Monday, October 19, 2009

A patronizing attitude: abolish lower standards for women in chess

by Kelsey Zimmerman

There was a great op-ed in the Wall Street Journal earlier this week about a game that seems to be an unlikely candidate for gender discrimination: chess. Unlike other competitive activities, chess is one where very few people could argue that sex matters. It is not an issue of physical prowess, where males are generally stronger and faster than females and standards are adjusted accordingly for women. Chess is a wholly intellectual activity; its main requirements are excellent strategy and timing skills. So it would be logical for there to be no disparity in how men and women are judged in the realm of chess.

Sadly, this is not the case. The World Chess Federation persists in having anachronistic rankings that insult women by having lower point standards for attaining the ranks of grandmaster and international master. Instead of giving the all-encompassing titles of grandmaster or international master, they receive the titles of “woman” grandmaster and “woman” international master despite the fact the “male” titles have no preface of “man”. Ultimately, it is significantly easier to attain these “female rankings”. This is not only unfair; it is downright demeaning to suggest that women should aspire to a lower standard than male chess player. The bottom line: the WCF seems to think that women are less intelligent than men.

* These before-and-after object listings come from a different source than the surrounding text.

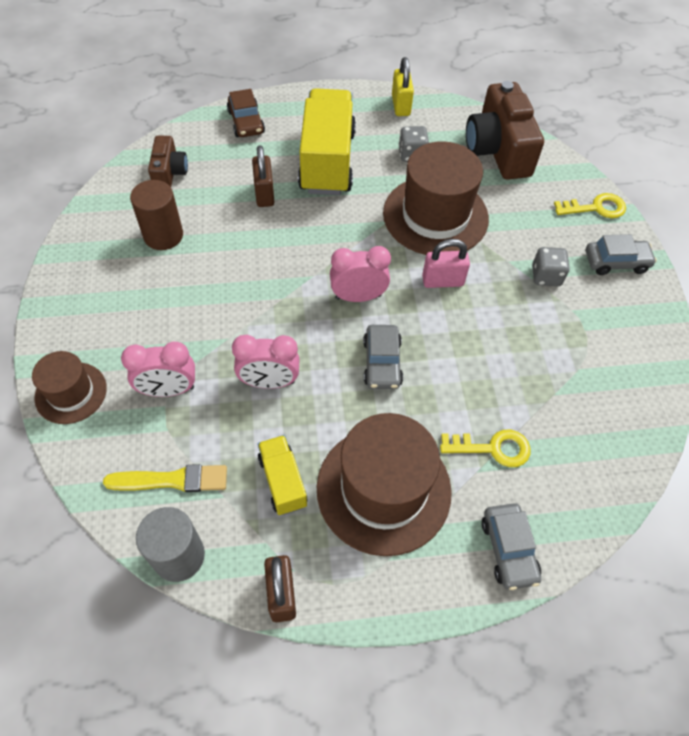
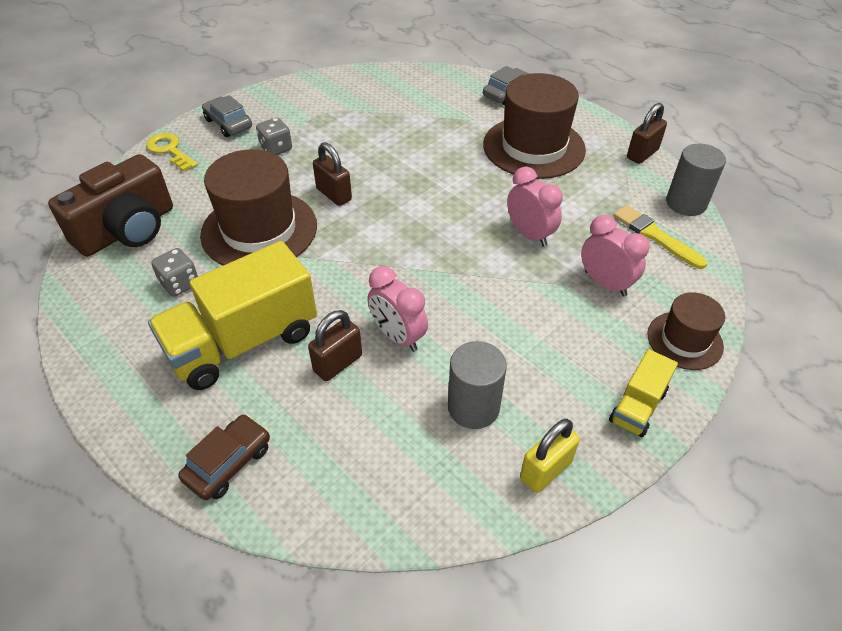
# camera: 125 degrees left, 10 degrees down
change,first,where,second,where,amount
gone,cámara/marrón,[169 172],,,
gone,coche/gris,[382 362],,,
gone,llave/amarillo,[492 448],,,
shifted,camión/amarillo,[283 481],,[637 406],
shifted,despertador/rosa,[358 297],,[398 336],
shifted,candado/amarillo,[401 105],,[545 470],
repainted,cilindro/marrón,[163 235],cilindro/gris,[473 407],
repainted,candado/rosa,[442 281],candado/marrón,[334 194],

The woman’s international master and women’s grandmaster titles were originally instituted in 1950 and 1976, respectively. The idea that women were intellectually inferior to men was more acceptable in the 1950’s, and it’s understandable, if not particularly palatable, that this “woman’s” title was instituted, as least in 1950. But by 1976 the perception of women had changed radically enough that we can reasonably ask why the second sexist standard was instituted. Either way, it’s unacceptable, in 2009, to allow the same sexist and degrading standards to continue in this modern age of equality and women’s rights. Chess rankings should be decided on the basis of ability; gender should not factor into the equation at all.

A separate but no less crucial issue is the dearth of women in the chess world in general. It wasn’t until 1991 that a Hungarian chess player named Susan Polger finally became the first woman to attain the lauded title of grandmaster by meeting the performance standards for women. Strangely, the proliferation of Internet chess, where gender is more invisible, has allowed many women to have the access to expert training and practice. This was more challenging before the advent of online chess because of hostile attitudes within male-dominated chess clubs. Still, women only make up 10% of the WFC and only 2% of its top 1000 players. High-ranked women cite several reasons for this, from lack of funding for female chess players from sponsors, to the uncompetitive nature of women, and to the solitary nature of chess, which is apparently undesirable for women. But whatever the reason, it’s clear that competitive chess is one area in which women still have far to go.